There’s a certain deranged majesty to “Christmas At Ground Zero.” Just as “Good Enough For Now” is a credible country song, and not just Al and his band’s version of one, “Christmas At Ground Zero” is a bona fide Christmas song, with an almost sadistically catchy (if familiar) melody that lodges itself into the brain in part because it sounds so much like so many Christmas staples. It has that instant-vintage kind of feel, like it was always just kind of around, but Al just had to capture and record it.
Al made his proper directorial debut with the “Christmas at Ground Zero” video, a stock footage pastiche of old clips involving nuclear apocalypse and Christmas, including a clip of Ronald Reagan in his TV host days that closes with a shot of Al signing in a Christmas mood, surrounded by carolers with gas masks.
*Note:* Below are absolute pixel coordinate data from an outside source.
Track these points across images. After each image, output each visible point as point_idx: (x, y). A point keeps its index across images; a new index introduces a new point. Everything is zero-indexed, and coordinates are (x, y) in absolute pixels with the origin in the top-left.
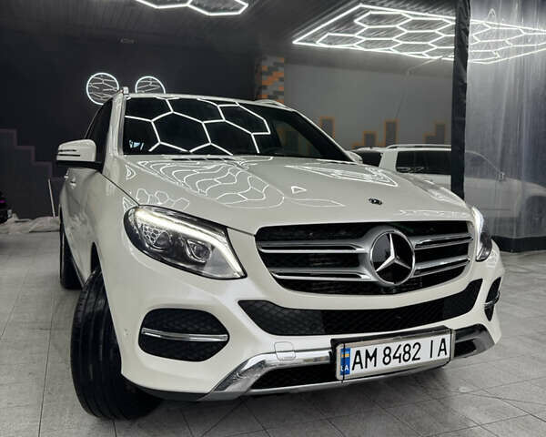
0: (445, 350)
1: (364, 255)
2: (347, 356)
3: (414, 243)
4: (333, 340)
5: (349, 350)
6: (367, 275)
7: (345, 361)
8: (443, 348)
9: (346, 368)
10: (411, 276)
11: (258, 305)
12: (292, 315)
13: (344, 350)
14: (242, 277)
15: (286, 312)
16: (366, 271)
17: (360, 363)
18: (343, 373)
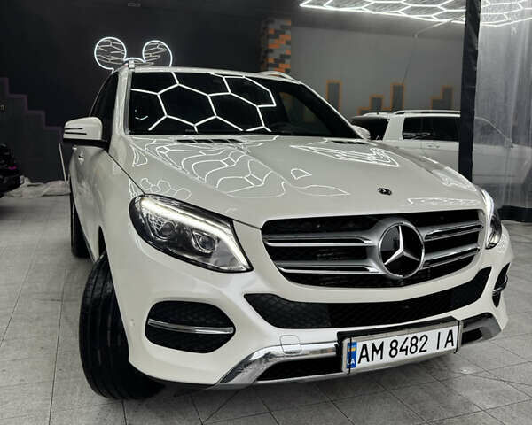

“Christmas At Ground Zero” isn’t entirely bleak, merely overwhelmingly and perversely so. It does at least allow for the possibility that humanity will at least survive long enough for some “new mutations on New Year’s Day.”
That Al! Such an optimist, even on a song that welcomes the apocalypse with the same good cheer Christmas songs generally reserve for Ol’ Saint Nick’s yearly visit. Yep, in a very silly alternately timeline, “Christmas At Ground Zero” and Polka Party! could have spelled the end for “Weird Al” Yankovic and brought about the strange counter-existence of “Regular Al” Yankovic. Thankfully that didn’t happen. Polka Party! ends on a big, bold, confident note but it has a whole lot more to recommend it other than a singularly ballsy and non-commercial Christmas jingle.
Nevertheless, in the wake of Polka Party!’s failure, Al knew that he could do better. He could, and would, do Even Worse.